Но здесь приходится вернуться несколько назад.
Валентина Михайловна была дочь очень ограниченного и не бойкого генерала, с одной звездой и пряжкой за пятидесятилетнюю службу, и очень пронырливой и хитрой малоросски, одаренной, как многие ее соотечественницы, крайне простодушной и даже глуповатой наружностью, из которой она умела извлечь всю возможную пользу. Родители Валентины Михайловны были люди небогатые; однако она попала в Смольный монастырь, где хотя и считалась республиканкой, но была на виду и на хорошем счету, потому что прилежно училась и примерно вела себя. По выходе из Смольного она поселилась вместе с матерью (брат уехал в деревню, отец, генерал со звездою и пряжкою, уже умер) в опрятной, но очень холодной квартире: когда в этой квартире говорили, можно было видеть пар, выходивший из уст; Валентина Михайловна смеялась и уверяла, что это — «как в церкви». Она храбро переносила все неудобства бедного, стесненного житья: у ней был удивительный ровный нрав. С помощью матери ей удалось поддержать и приобрести знакомства и связи: о ней говорили все, даже в высших сферах, как о девушке очень милой, очень образованной — и очень приличной. У Валентины Михайловны было несколько женихов; из всех из них она выбрала Сипягина — и влюбила его в себя очень просто, быстро и ловко… Впрочем, он и сам скоро понял, что ему лучше жены не найти.

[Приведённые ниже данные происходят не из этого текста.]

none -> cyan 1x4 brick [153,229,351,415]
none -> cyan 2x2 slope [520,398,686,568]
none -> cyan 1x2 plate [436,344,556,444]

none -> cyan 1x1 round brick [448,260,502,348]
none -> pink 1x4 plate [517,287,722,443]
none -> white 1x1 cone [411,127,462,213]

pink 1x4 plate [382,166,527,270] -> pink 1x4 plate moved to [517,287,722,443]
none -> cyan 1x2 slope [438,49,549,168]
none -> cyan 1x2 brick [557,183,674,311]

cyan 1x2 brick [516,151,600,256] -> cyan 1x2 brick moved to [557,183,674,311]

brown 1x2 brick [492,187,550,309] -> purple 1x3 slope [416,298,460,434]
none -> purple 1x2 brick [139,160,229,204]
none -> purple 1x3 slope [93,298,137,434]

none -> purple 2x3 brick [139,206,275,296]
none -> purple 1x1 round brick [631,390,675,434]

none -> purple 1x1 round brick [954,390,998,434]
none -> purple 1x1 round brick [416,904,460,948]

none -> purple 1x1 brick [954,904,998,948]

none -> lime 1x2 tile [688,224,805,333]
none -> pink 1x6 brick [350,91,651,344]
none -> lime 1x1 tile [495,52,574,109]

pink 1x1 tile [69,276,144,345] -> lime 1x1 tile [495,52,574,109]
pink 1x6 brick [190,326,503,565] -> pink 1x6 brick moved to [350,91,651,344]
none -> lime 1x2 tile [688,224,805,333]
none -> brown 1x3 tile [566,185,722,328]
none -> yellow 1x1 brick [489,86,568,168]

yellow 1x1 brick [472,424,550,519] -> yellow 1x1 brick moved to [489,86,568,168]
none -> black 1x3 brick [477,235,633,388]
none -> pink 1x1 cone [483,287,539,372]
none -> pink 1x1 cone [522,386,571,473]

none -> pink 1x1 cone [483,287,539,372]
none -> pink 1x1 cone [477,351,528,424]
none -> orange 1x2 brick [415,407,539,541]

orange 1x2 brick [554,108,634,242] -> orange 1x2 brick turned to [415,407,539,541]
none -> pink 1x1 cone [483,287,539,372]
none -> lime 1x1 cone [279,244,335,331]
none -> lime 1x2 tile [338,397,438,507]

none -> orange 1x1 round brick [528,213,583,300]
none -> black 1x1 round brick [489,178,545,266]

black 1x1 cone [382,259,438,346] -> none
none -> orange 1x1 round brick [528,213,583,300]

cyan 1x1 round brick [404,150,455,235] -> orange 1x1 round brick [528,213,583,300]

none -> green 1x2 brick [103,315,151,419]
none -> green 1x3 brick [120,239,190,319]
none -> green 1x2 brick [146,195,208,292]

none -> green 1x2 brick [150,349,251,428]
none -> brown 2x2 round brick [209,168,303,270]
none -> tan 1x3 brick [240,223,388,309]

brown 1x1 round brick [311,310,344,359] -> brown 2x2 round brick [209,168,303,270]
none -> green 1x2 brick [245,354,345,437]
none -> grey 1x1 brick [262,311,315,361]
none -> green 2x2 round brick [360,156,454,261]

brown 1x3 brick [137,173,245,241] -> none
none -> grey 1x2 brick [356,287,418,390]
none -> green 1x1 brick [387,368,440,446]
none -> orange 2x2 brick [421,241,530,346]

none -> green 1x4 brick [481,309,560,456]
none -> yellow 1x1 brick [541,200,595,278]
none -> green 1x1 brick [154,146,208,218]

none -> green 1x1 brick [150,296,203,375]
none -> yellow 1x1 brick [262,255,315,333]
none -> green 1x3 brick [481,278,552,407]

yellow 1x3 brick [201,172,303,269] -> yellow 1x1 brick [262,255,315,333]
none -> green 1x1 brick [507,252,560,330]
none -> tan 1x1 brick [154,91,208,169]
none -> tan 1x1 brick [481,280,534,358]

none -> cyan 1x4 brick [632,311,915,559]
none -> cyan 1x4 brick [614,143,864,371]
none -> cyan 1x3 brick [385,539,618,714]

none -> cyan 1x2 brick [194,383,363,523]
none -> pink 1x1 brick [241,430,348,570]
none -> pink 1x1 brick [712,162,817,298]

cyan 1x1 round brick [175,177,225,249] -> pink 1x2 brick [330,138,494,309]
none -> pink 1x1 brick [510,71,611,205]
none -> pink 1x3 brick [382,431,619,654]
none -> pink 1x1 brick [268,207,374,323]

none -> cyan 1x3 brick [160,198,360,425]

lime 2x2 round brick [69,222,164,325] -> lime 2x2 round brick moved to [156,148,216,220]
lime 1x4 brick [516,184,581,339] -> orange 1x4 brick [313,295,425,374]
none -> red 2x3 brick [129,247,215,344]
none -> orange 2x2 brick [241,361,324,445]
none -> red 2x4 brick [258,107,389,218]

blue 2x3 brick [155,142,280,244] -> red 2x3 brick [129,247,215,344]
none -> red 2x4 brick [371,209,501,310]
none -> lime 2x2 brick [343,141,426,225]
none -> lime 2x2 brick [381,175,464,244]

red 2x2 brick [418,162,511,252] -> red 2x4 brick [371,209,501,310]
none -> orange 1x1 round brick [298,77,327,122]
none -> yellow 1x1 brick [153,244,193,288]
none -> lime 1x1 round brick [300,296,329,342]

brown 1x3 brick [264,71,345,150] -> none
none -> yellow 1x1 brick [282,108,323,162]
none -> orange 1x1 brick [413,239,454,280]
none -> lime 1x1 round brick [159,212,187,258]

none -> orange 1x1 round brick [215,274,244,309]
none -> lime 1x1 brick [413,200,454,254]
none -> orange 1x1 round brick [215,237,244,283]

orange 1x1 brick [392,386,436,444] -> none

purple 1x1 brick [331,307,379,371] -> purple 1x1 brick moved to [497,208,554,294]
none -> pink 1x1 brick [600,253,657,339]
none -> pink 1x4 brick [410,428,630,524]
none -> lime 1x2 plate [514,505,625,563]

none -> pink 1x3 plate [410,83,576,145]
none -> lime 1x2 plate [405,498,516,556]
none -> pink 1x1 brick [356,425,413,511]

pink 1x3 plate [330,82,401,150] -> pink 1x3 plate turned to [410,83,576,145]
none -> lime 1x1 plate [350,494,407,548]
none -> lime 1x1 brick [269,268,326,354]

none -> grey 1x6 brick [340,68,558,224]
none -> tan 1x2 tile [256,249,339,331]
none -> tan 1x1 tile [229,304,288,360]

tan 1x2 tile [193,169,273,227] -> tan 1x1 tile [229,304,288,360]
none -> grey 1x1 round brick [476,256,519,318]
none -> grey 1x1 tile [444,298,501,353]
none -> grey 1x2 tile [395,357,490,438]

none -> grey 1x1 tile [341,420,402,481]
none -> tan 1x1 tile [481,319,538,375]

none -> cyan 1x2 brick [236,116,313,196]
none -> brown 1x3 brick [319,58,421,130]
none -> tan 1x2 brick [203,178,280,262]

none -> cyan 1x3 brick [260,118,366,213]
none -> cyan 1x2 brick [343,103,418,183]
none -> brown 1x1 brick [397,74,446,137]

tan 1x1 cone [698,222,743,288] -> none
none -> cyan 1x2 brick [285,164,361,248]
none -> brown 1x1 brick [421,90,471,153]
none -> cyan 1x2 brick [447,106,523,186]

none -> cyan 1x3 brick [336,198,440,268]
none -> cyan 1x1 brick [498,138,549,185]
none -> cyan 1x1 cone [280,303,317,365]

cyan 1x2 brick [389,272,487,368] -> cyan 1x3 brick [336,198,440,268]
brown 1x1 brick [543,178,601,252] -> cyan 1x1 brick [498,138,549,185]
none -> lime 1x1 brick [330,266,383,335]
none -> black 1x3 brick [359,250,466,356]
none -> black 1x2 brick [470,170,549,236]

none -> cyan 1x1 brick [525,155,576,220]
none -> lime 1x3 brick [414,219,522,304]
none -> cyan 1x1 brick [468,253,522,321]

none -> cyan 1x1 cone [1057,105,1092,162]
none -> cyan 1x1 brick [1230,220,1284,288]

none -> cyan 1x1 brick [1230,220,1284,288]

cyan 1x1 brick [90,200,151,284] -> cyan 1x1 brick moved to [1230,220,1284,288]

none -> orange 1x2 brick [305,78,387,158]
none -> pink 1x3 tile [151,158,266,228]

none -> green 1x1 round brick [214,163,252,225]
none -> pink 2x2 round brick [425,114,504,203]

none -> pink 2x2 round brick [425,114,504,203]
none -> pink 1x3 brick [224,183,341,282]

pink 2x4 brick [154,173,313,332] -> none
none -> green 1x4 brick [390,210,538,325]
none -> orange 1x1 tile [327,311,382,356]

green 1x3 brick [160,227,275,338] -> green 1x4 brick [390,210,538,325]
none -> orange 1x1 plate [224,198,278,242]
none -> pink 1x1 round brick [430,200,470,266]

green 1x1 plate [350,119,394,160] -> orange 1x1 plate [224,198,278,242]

Она была умна, не зла… скорей добра, в сущности холодна и равнодушна… и не допускала мысли, чтобы кто-нибудь мог остаться равнодушным к ней. Валентина Михайловна была проникнута той особенной грацией, которая свойственна «милым» эгоистам; в этой грации нет ни поэзии, ни истинной чувствительности, но есть мягкость, есть симпатия, есть даже нежность. Только перечить этим прелестным эгоистам не следует: они властолюбивы и не выносят чужой самостоятельности. Женщины, подобные Сипягиной, возбуждают и волнуют людей неопытных и страстных; сами они любят правильность и тишину жизни. Добродетель им легко дается — они невозмутимы; но постоянное желание повелевать, привлекать и нравиться придает им подвижность и блеск: воля у них крепкая — и самое их обаяние частью зависит от этой крепкой воли… Трудно устоять человеку, когда по такому ясному, нетронутому существу забегают огоньки как бы невольной тайной неги; он так и ждет, что вот-вот наступит час — и лед растает; но светлый лед только играет лучами и не растаять и не помутиться ему никогда!